I have been rather interested in poetry since I was old enough to realize that my grandmother, Helen Livingston, was a published poet. She taught HS English forever and a day (thirty years at least), and once I even accompanied her to school where I received a lot of welcome attention from her students. One day soon I will post some of her poetry. I think it is really wonderful and worth saving. But today, I want to focus on another poet--Emily Dickinson. I have read some of her poetry and I love most of it. I found that she could be rather dark and she wrote about death a lot, but in a beautiful, dark sort of way.
Well, I was right about the death part! I have just come back from Wikapedia and she certainly was preoccupied with death, largely because she experienced a lot of it in her lifetime and it had an effect on her. While she was alive, her poetry wasn't known and before she died, she made her sister promise to burn all of her poetry. Thankfully, that didn't happen and while less than a dozen of her poems were known while she was alive, nearly 1800 poems were discovered after her demise.
I like this one:
If I can stop one heart from breaking,
I shall not live in vain;
If I can ease one life the aching,
Or cool one pain,
Or help one fainting robin
Unto his nest again,
I shall not live in vain.
And this one:
My noon had come, to dine-
I, trembling, drew the table near
And touched the curious wine.
'T was this on tables I had seen
When turning, hungry, lone,
I looked in windows, for the wealth
I could not hope to own.
I did not know the ample bread,
'T was so unlike the crumb
The birds and I had often shared
In Nature's dining-room.
The plenty hurt me, 't was so new,--
Myself felt ill and odd,
As berry of a mountain bush
Transplanted to the road.
Nor was I hungry; so I found
That hunger was a way
Of persons outside windows,
The entering takes away.
This particular poem tells me that sometimes a person doesn't realize what they have because they want what they don't have and so never really appreciate what they've had all along. Sometimes I think that is what winning the lottery would be like. I'd win a million bucks and try to go out and spend it and realize that I just am not that happy with what that million bucks could get. I know, I know....money isn't happiness, but it sure helps out a lot.
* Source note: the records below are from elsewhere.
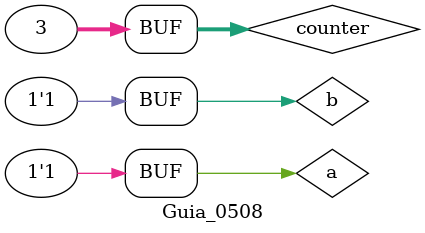
<source format=v>

module QUESTAO(output s2, input a, input b); // (a'+b')' => a.b
	wire semi;
	nand sem(semi, a, b);
	nand resultado(s2, semi, semi);
endmodule

module Guia_0508;

	integer counter;
	reg a, b;
	wire s;
	QUESTAO nd(.s2(s), .a(a), .b(b));

	initial begin:main;
		a=0; b=0; counter = 0;
		$display("Guia_05 - Questao 8");
		$display("Tabela verdade da expressao (a'+b')' (equivalente a \"a.b\")");
		$display("m | a b | s");
		$monitor("%0d | %b %b | %b", counter, a,b,s);
#1 b=1; counter++;
#1 b=0; a=1; counter++;
#1 b=1; counter++;
	end
endmodule

</source>
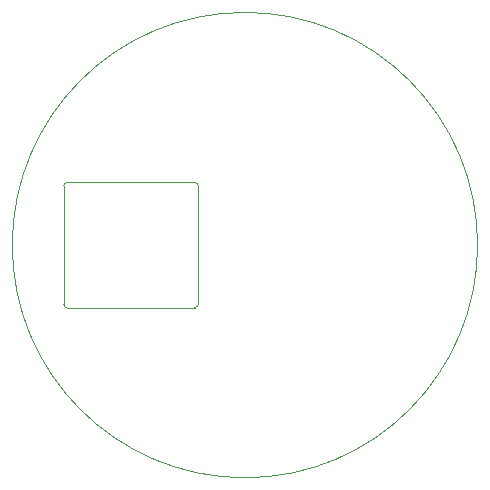
<source format=gbr>
%TF.GenerationSoftware,KiCad,Pcbnew,(6.0.0-0)*%
%TF.CreationDate,2022-03-12T21:46:10+01:00*%
%TF.ProjectId,GlowTubeLEDconnectorB_PCB,476c6f77-5475-4626-954c-4544636f6e6e,rev?*%
%TF.SameCoordinates,Original*%
%TF.FileFunction,Profile,NP*%
%FSLAX46Y46*%
G04 Gerber Fmt 4.6, Leading zero omitted, Abs format (unit mm)*
G04 Created by KiCad (PCBNEW (6.0.0-0)) date 2022-03-12 21:46:10*
%MOMM*%
%LPD*%
G01*
G04 APERTURE LIST*
%TA.AperFunction,Profile*%
%ADD10C,0.100000*%
%TD*%
G04 APERTURE END LIST*
D10*
X88754214Y-72180000D02*
G75*
G03*
X89054214Y-72480000I300000J0D01*
G01*
X123814214Y-67180000D02*
G75*
G03*
X123814214Y-67180000I-19700000J0D01*
G01*
X88754214Y-62180000D02*
X88754214Y-72180000D01*
X100165786Y-72180000D02*
X100165786Y-62180000D01*
X99865786Y-72480000D02*
G75*
G03*
X100165786Y-72180000I0J300000D01*
G01*
X100165786Y-62180000D02*
G75*
G03*
X99865786Y-61880000I-300000J0D01*
G01*
X89054214Y-61880000D02*
G75*
G03*
X88754214Y-62180000I0J-300000D01*
G01*
X89054214Y-72480000D02*
X99865786Y-72480000D01*
X99865786Y-61880000D02*
X89054214Y-61880000D01*
M02*

</source>
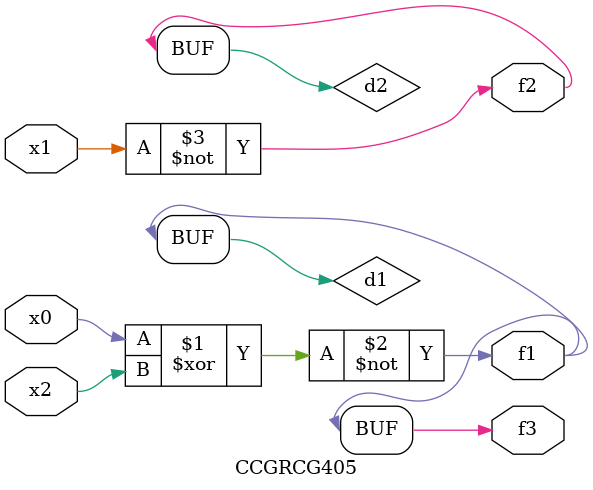
<source format=v>
module CCGRCG405(
	input x0, x1, x2,
	output f1, f2, f3
);

	wire d1, d2, d3;

	xnor (d1, x0, x2);
	nand (d2, x1);
	nor (d3, x1, x2);
	assign f1 = d1;
	assign f2 = d2;
	assign f3 = d1;
endmodule

</source>
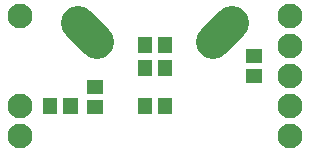
<source format=gbr>
%FSLAX34Y34*%
%MOMM*%
%LNSOLDERMASK_TOP*%
G71*
G01*
%ADD10C, 2.10*%
%ADD11R, 1.40X1.30*%
%ADD12R, 1.30X1.40*%
%ADD13C, 2.90*%
%LPD*%
X13099Y986634D02*
G54D10*
D03*
X13097Y910431D02*
G54D10*
D03*
X13097Y885031D02*
G54D10*
D03*
X241697Y986631D02*
G54D10*
D03*
X241697Y961231D02*
G54D10*
D03*
X241697Y935831D02*
G54D10*
D03*
X241697Y910431D02*
G54D10*
D03*
X241697Y885031D02*
G54D10*
D03*
X76366Y926869D02*
G54D11*
D03*
X76366Y909869D02*
G54D11*
D03*
X38830Y910497D02*
G54D12*
D03*
G36*
X49330Y917497D02*
X62330Y917497D01*
X62330Y903497D01*
X49330Y903497D01*
X49330Y917497D01*
G37*
X76369Y926874D02*
G54D11*
D03*
X136460Y962422D02*
G54D12*
D03*
X119460Y962422D02*
G54D12*
D03*
X136460Y942182D02*
G54D12*
D03*
X119460Y942182D02*
G54D12*
D03*
X136460Y910432D02*
G54D12*
D03*
X119460Y910432D02*
G54D12*
D03*
G54D13*
X78771Y964212D02*
X62508Y980476D01*
G54D13*
X176415Y964212D02*
X192678Y980475D01*
X211700Y935666D02*
G54D11*
D03*
X211700Y952666D02*
G54D11*
D03*
M02*

</source>
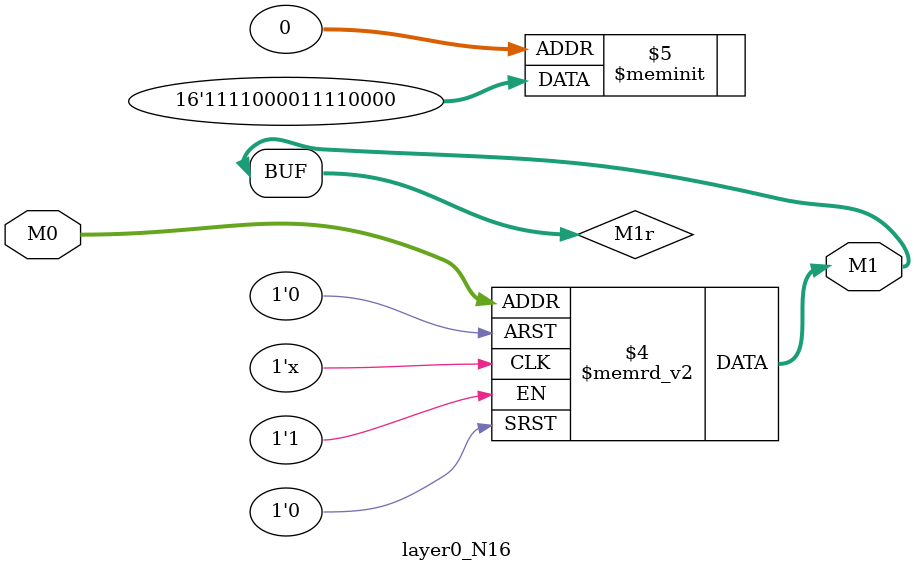
<source format=v>
module layer0_N16 ( input [2:0] M0, output [1:0] M1 );

	(*rom_style = "distributed" *) reg [1:0] M1r;
	assign M1 = M1r;
	always @ (M0) begin
		case (M0)
			3'b000: M1r = 2'b00;
			3'b100: M1r = 2'b00;
			3'b010: M1r = 2'b11;
			3'b110: M1r = 2'b11;
			3'b001: M1r = 2'b00;
			3'b101: M1r = 2'b00;
			3'b011: M1r = 2'b11;
			3'b111: M1r = 2'b11;

		endcase
	end
endmodule

</source>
This next one makes me wonder if she is speaking of one of her dear friends that she lost to death. Her autobiography at Wikapedia talks about the principal of her school, Amherst Academy Director, Leonard Humphrey, who died unexpectedly while she attended there. She apparently idolized him and thought the world of him. Maybe she is possibly talking about him in this verse, just a guess:
God permit industrious angels
Afternoons to play.
I met one, -- forgot my school-mates,
All, for him, straightaway.
God calls home the angels promptly
At the setting sun;
I missed mine. How dreary marbles,
After playing the Crown!
At any rate, I know I've only just scratched the surface of the works of this poet, but what beautiful language she uses to help us visualize the feelings in her heart! I'm just glad that someone didn't honor her dying wishes!